Con todo, el juez no podía suspender la pena (excedía de los dos años y los delitos eran graves). Es decir, tenía que cumplirla sí o sí. Y el juez disponía de cinco años para ejecutarla. Ni un día más. De nada sirvieron los constantes escritos de las víctimas, los últimos con Concepción aún luchando contra el cáncer, y pidiéndole al juez que decretara de una vez la prisión y no hiciera más caso a los picarescos recursos de su progenitor. Primero pidió el indulto, que el juez avaló en parte aun cuando fue rechazado de plano por el Gobierno en 2012. Tres años duró este trámite.
Los dos años restantes los sorteó con la excusa de la prótesis y el hospital. Francesc necesitaba una prótesis para su rodilla y pidió al juez, con éxito, que demorara su ingreso en prisión hasta después de que pasara por el quirófano. Y se apuntó en la lista de espera. Pero las veces que le llamaron para operarle no atendió el teléfono del centro sanitario. Y los meses iban pasando. Cuando el juez supo, por las quejas de las víctimas, lo que estaba ocurriendo pidió explicaciones a Francesc. Pero este volvió a convencerle de que esperara más tiempo, que sufría sordera y no oía el teléfono. Los meses seguían pasando y el fantasma de la prescripción merodeaba. Luego se supo que él mismo había contactado con el hospital para que le pusieran el último en la lista; y que, en todo caso, no le llamaran antes de noviembre de 2014.
Las hijas del desdichado matrimonio, las hermanas Anna Francesca y Teresa, no cejaron en recordar al juez que debía actuar. El último escrito al juzgado lo elevaron en mayo de 2014. Y en él reiteraban Ana y Teresa las artimañas de su progenitor para escapar de la cárcel. Y, además, informaron al juez de que el cáncer se acababa de llevar a su madre, a Concepción.

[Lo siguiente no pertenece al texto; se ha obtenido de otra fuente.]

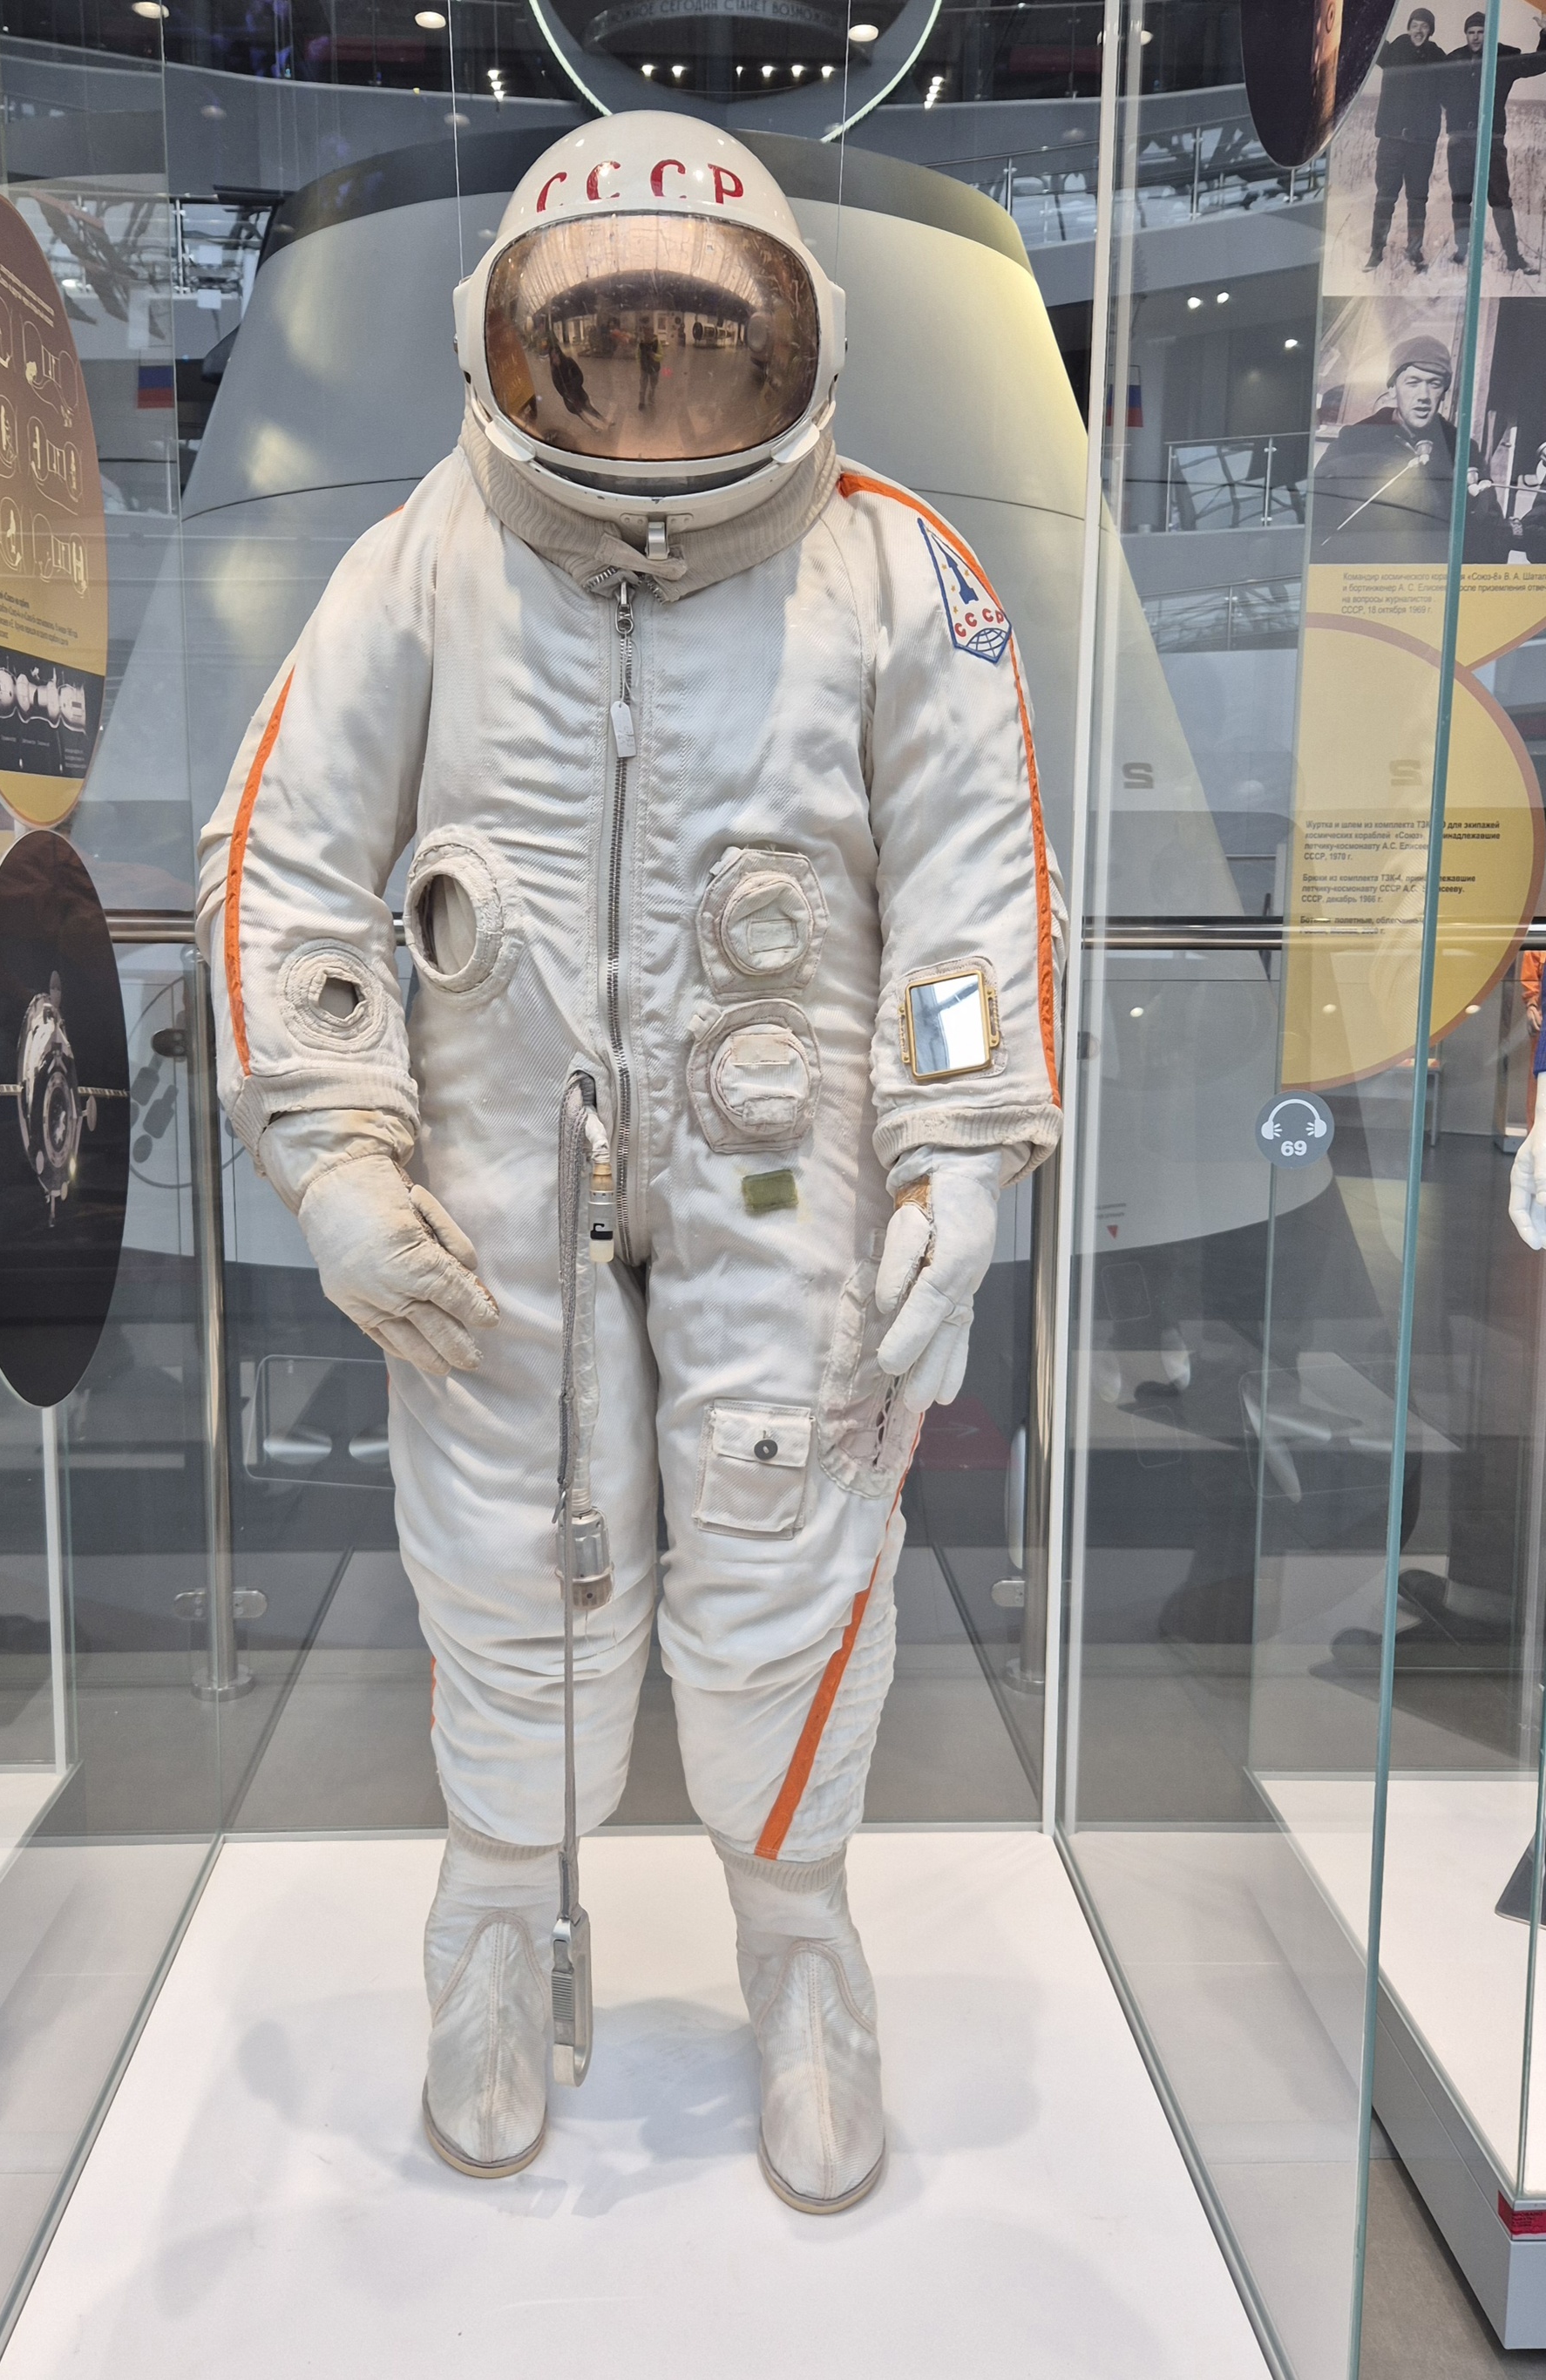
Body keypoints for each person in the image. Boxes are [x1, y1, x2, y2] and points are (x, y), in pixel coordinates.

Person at [198, 114, 1063, 2214]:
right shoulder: (424, 562)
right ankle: (495, 1925)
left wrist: (956, 1166)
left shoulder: (892, 577)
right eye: (600, 357)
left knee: (788, 1540)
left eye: (702, 351)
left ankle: (802, 1945)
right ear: (509, 359)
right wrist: (334, 1152)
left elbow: (968, 909)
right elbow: (288, 862)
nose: (654, 402)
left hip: (788, 1171)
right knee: (508, 1554)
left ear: (795, 353)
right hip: (498, 1173)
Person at [1311, 330, 1503, 558]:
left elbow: (1490, 533)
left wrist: (1475, 509)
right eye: (1413, 383)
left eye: (1434, 384)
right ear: (1393, 387)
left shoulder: (1462, 450)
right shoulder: (1355, 441)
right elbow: (1315, 517)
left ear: (1444, 392)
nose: (1423, 395)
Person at [1443, 10, 1546, 272]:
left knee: (1500, 199)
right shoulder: (1454, 60)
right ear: (1466, 34)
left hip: (1492, 140)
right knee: (1461, 198)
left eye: (1481, 32)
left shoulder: (1504, 58)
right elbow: (1435, 89)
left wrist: (1545, 33)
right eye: (1471, 32)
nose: (1476, 37)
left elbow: (1540, 62)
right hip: (1460, 141)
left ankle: (1513, 256)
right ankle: (1462, 250)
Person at [1370, 10, 1449, 269]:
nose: (1418, 30)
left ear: (1430, 31)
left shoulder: (1437, 57)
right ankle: (1376, 250)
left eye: (1424, 26)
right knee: (1385, 197)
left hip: (1421, 144)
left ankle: (1414, 251)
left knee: (1417, 200)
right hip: (1391, 140)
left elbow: (1454, 86)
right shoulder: (1392, 51)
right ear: (1408, 27)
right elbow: (1367, 37)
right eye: (1415, 25)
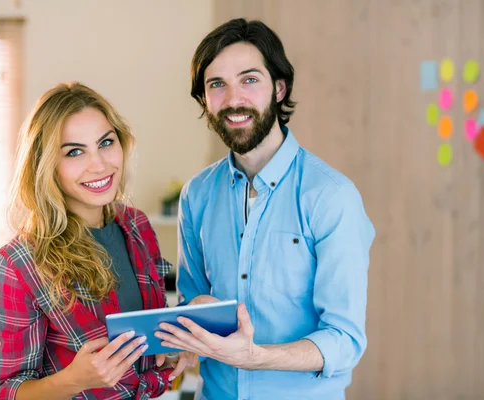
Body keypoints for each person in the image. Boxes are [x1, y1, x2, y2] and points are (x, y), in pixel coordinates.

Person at [154, 19, 375, 400]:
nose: (233, 99)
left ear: (279, 87)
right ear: (204, 99)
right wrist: (190, 324)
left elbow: (344, 340)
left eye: (249, 79)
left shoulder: (331, 196)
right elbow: (191, 306)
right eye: (216, 84)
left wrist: (255, 357)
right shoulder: (197, 194)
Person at [0, 82, 196, 400]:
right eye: (74, 151)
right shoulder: (17, 264)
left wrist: (176, 344)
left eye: (106, 143)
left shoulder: (136, 226)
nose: (99, 164)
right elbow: (9, 391)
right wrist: (73, 380)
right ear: (46, 167)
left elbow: (150, 337)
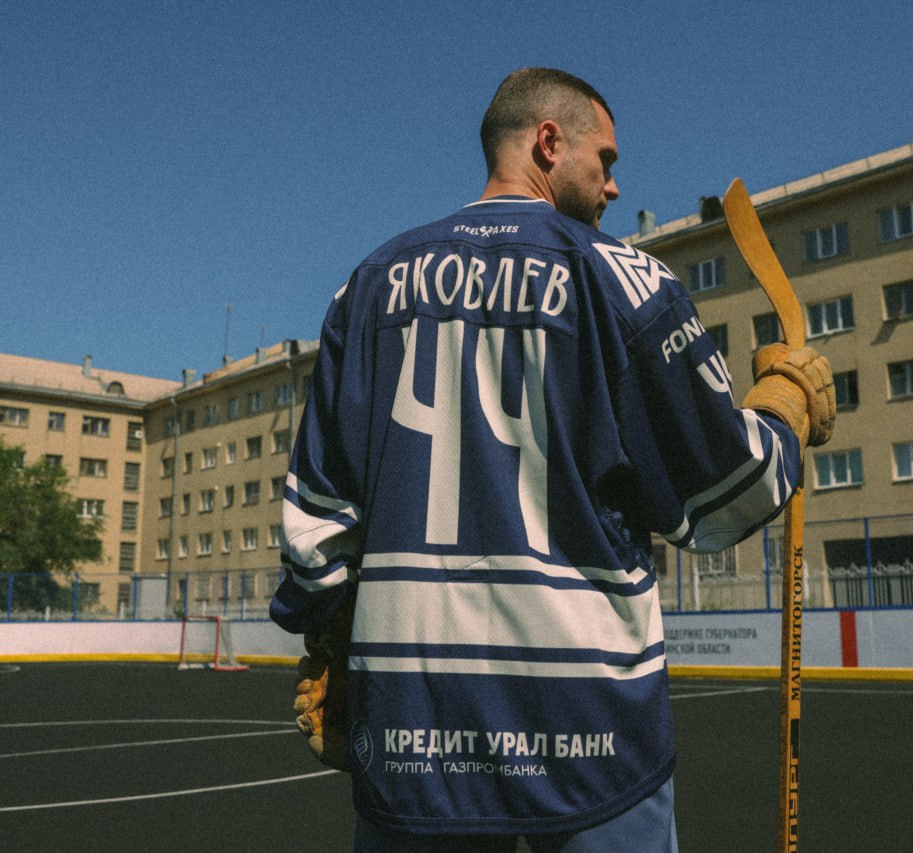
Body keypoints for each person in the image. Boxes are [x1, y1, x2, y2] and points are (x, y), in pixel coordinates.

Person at [270, 67, 835, 852]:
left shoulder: (365, 289)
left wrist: (328, 632)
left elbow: (318, 530)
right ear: (548, 142)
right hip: (593, 739)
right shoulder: (623, 280)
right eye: (605, 159)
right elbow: (723, 493)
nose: (613, 186)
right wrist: (785, 408)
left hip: (410, 737)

Francesc consiguió finalmente lo que buscaba: se escapó por los pelos. Solo diez días fuera de plazo, siete años después de la primera sentencia, el juez decretó por fin su entrada en prisión, y ya sin posibilidad de recurso alguno. Ignoraba que se habían rebasado los cinco años. Era el 12 de noviembre de 2014. Roberto Rivera, el abogado, echó cuentas al instante y presentó un recurso directo ante la Audiencia de Barcelona, sin ni siquiera pasar por el juzgado, alegando que los delitos estaban prescritos. Y el tribunal le dio la razón. Y ya nada se podía hacer. Lo único que ejecutó el juez de su sentencia fue exigirle a Francesc que pagara a su exesposa, antes de morir, 6.500 euros por "las secuelas psíquicas" sufridas.
Las hijas no daban crédito a lo sucedido. Una de ellas había acabado la carrera de abogada y envió una queja al Consejo del Poder Judicial y al Ministerio de Justicia, por responsabilidad patrimonial del Estado. Y reclamando 7.500 euros de indemnización para ella e igual cantidad para su hermana, por los daños morales sufridos. El Consejo señala que no es competente para analizar las decisiones del juez (eso debe hacerlo un tribunal superior), si bien entienden que las víctimas tienen razón. La última palabra en lo que respecta a la indemnización la tiene el ministerio.
Los abogados (incluido el de las hermanas, que reside en Vic, Barcelona) no saben nada del actual paradero de Anna y Teresa. Creen que se fueron de Canovelles y les han perdido la pista. Se fueron de la zona con la tristeza de ver morir a la madre con su pena añadida. Aseguran en su escrito de denuncia ante el Consejo que la impunidad del padre aceleró su muerte. En la actualidad, Francesc Corts sigue en la masía, solo, sin familia cercana y con su horizonte carcelario disipado. A veces abandona la casa para ir a Granollers. Y, de vez en cuando, visita a su abogado. La última vez, le dijo: “No sé nada de mis hijas, no sé dónde están... Ni si tengo nietos, y me gustaría verlos... ¿Tengo derecho?". El letrado no le respondió.